Fig 2. Box plot of the quantitation of expression of WNT4, MMP7, CD1 and c-MYC in PeCa tissue classified according to pathological grade.

97% of the samples used in this study were classified as grade I or II. The data presented in Table 1 was segregated into expression according to pathological grades and plotted as box plots. Filled circles are 99% value and horizontal line within the box is the median value. Protein expression (mean gray value per core) in control samples (green, n = 37); malignant tumor sample classified as grade I by a pathologist (blue, n = 82) or grade II (purple, n = 18). All proteins showed a significant difference in expression between control and malignant tumor samples. Significance of difference was measured using Mann-Whitney U test: * = p<0.001 and ^§ = p<0.01 between control and malignant grade I or grade II samples or within grade I and grade II. There was no significant difference in protein expression for any marker between grade I and grade II samples.

Fig 3. High magnification deconvolved images for WNT4, MMP7, CD1 and c-MYC co-expression in control and malignant penile tissue.

Composite, representative, micrographs of immunofluorescently stained penile tissue cores used to quantify co-localization of four proteins WNT4 (Alexa 405-blue), MMP7 (FITC-green), CD1 (Cy3-orange) and c-MYC (Cy5-red) after deconvolution. Tissue cores from 8 patients (control), 25 malignant tissue cores (11 grade I and 14 grade II) were imaged using an Olympus FV1000 confocal microscope. High magnification imaging (at 1024x1024 resolution) was performed for deconvolution analysis using Huygens Profesional software. Areas of squamous cell carcinoma in malignant tissue cores were identified, visually (see box) from a serial H&E section of the tissue, and imaged at high magnification (40x with 4–6x zoom). Two representative immunofluorescently labelled cores are shown: A is control and B and C are grade I and grade II, squamous cell carcinoma samples, respectively; Inset is H&E serial sections of at low magnification. High magnification images were deconvolved to reduce noise and converted to 16bit tif files for each fluorophore (Alexa Fluor-405, FITC, Cy3 and Cy5) were imported into Huygens deconvolution software and pseudo colored (FITC, green; Alexa Fluor-405, blue; Cy3, orange; and Cy5, red). Z-projections for up to 53 images for each tissue core. Representative images of controls and malignant carcinoma samples are shown. Scale bar = 3μm. High magnification images were used for quantitative co-localization measurements.

Fig 4. Box plot of differential pattern for WNT4, MMP7, CD1 and c-MYC co-expression in control and malignant penile tissue.

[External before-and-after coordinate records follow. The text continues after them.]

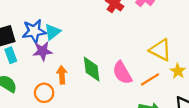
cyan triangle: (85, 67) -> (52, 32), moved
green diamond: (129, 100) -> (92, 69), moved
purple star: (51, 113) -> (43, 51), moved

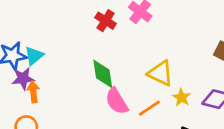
green diamond: (92, 69) -> (103, 74), moved
orange arrow: (62, 75) -> (33, 92), moved

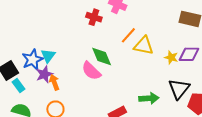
yellow star: (182, 97) -> (171, 57), moved
pink semicircle: (117, 101) -> (91, 71), moved
orange line: (149, 108) -> (128, 35), moved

Quantitative co-localization was performed from high magnification images (e.g. as represented in Fig 3) and image files used for quantitation as described in materials and methods in WCIF ImageJ software co-localization plugin to measure the Pearson coefficient of co-localization. 35 individual tissue cores that included control (gradient from centre ) and malignant grade I (gradient from left to right ) and grade II (gradient from right to left ) were used for each fluorophore to calculate the co-localization of expression of WNT4, MMP7, CD1 and c-MYC, generating 12 comparisons: CD1 and WNT4 (orange/blue), MMP7 and WNT4 (green/blue), c-MYC and WNT4 (pink/blue), CD1 and c-MYC (orange/pink), MMP7 and c-MYC (green/pink), MMP7 and CD1 (green/orange). Significance of difference in the Pearson coefficient of co-localization between control and grades I and II (*0.02–0.04) and between grade I and grade II (§ p<0.04, range 0.04–0.0001) samples was calculated using the Mann-Whitney U test; boxes showing comparisons without symbols are not significantly different.